• **Your assignment**: What's needed is the listing below, repeated word for word with no pictures.

• **Provided material**:
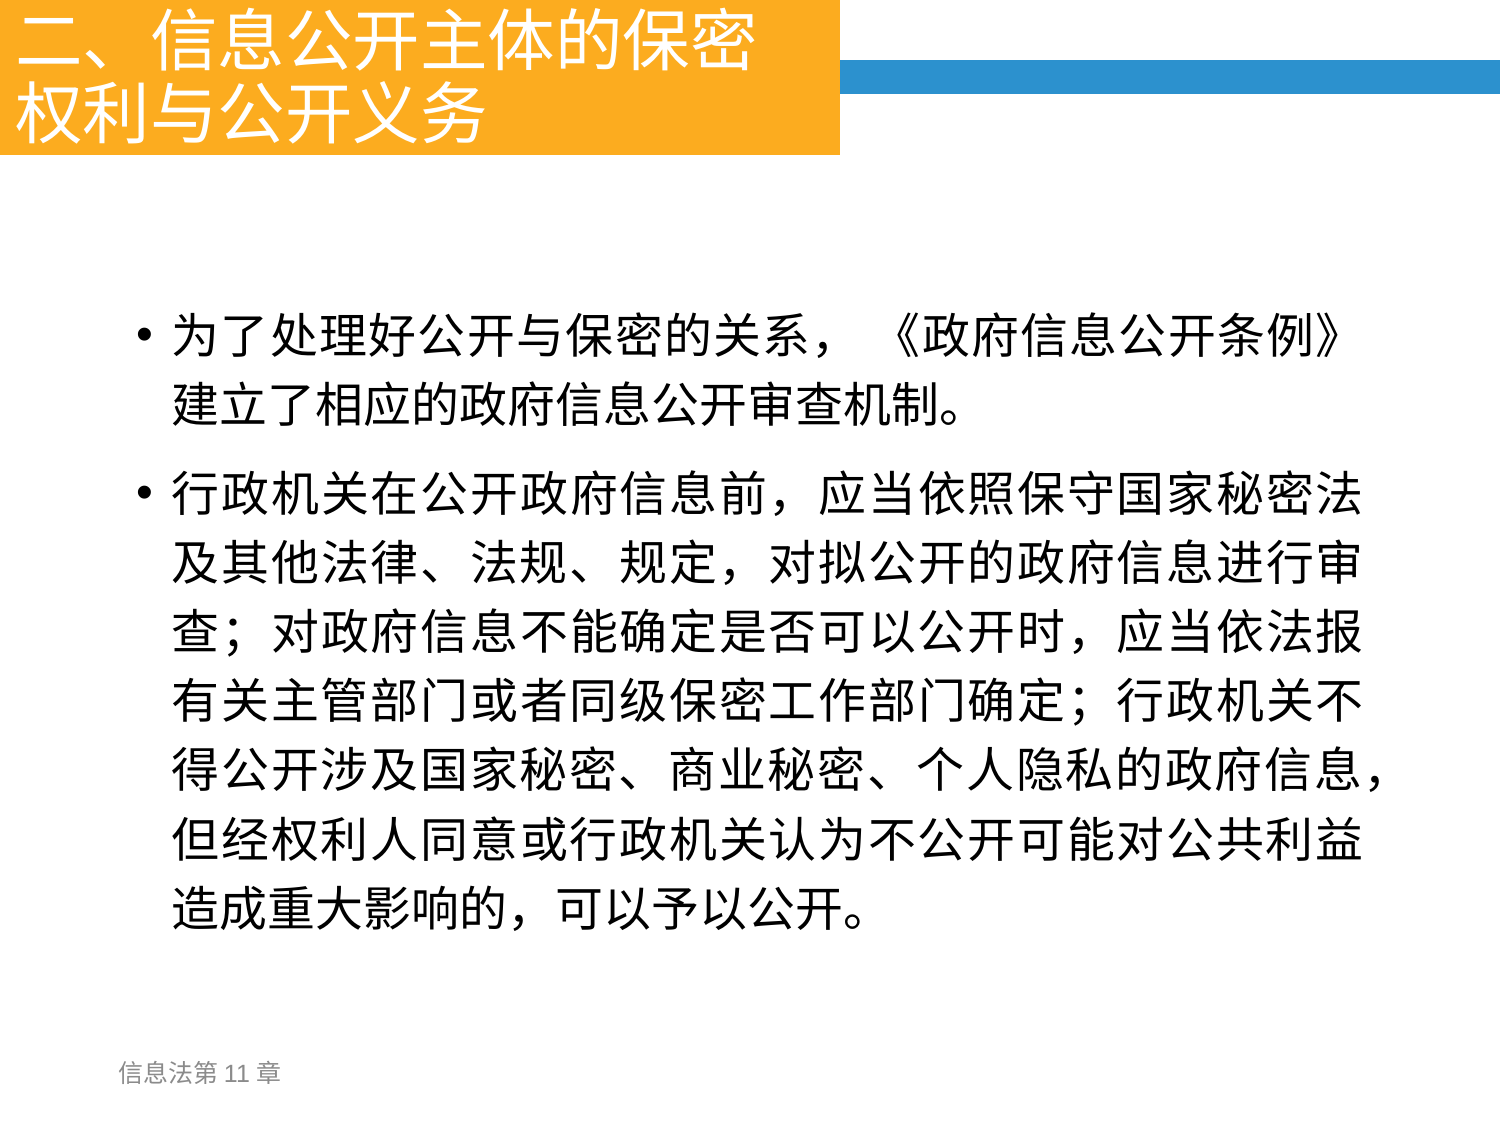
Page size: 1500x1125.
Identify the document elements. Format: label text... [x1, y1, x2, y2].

picture [0, 0, 1500, 1125]
slide_number 信息法第11章 [103, 1042, 441, 1103]
list 为了处理好公开与保密的关系， 《政府信息公开条例》建立了相应的政府信息公开审查机制。 行政机关在公开政府信息前，应当依照保守国家秘密法及其他法律、法规、规定，对拟公开的政府信息进行审查；对政府信息不能确定是否可以公开时，应当依法报有关主管部门或者同级保密工作部门确定；行政机关不得公开涉及国家秘密、商业秘密、个人隐私的政府信息，但经权利人同意或行政机关认为不公开可能对公共利益造成重大影响的，可以予以公开。 [121, 286, 1379, 947]
title 二、信息公开主体的保密权利与公开义务 [0, 0, 833, 161]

• **Written reply**:
Page size: 1500x1125.
Identify the document elements. Format: label text... [x1, y1, x2, y2].

picture [0, 0, 1500, 1125]
slide_number 信息法第11章 [103, 1042, 441, 1103]
list 为了处理好公开与保密的关系， 《政府信息公开条例》建立了相应的政府信息公开审查机制。 行政机关在公开政府信息前，应当依照保守国家秘密法及其他法律、法规、规定，对拟公开的政府信息进行审查；对政府信息不能确定是否可以公开时，应当依法报有关主管部门或者同级保密工作部门确定；行政机关不得公开涉及国家秘密、商业秘密、个人隐私的政府信息，但经权利人同意或行政机关认为不公开可能对公共利益造成重大影响的，可以予以公开。 [121, 286, 1379, 947]
title 二、信息公开主体的保密权利与公开义务 [0, 0, 833, 161]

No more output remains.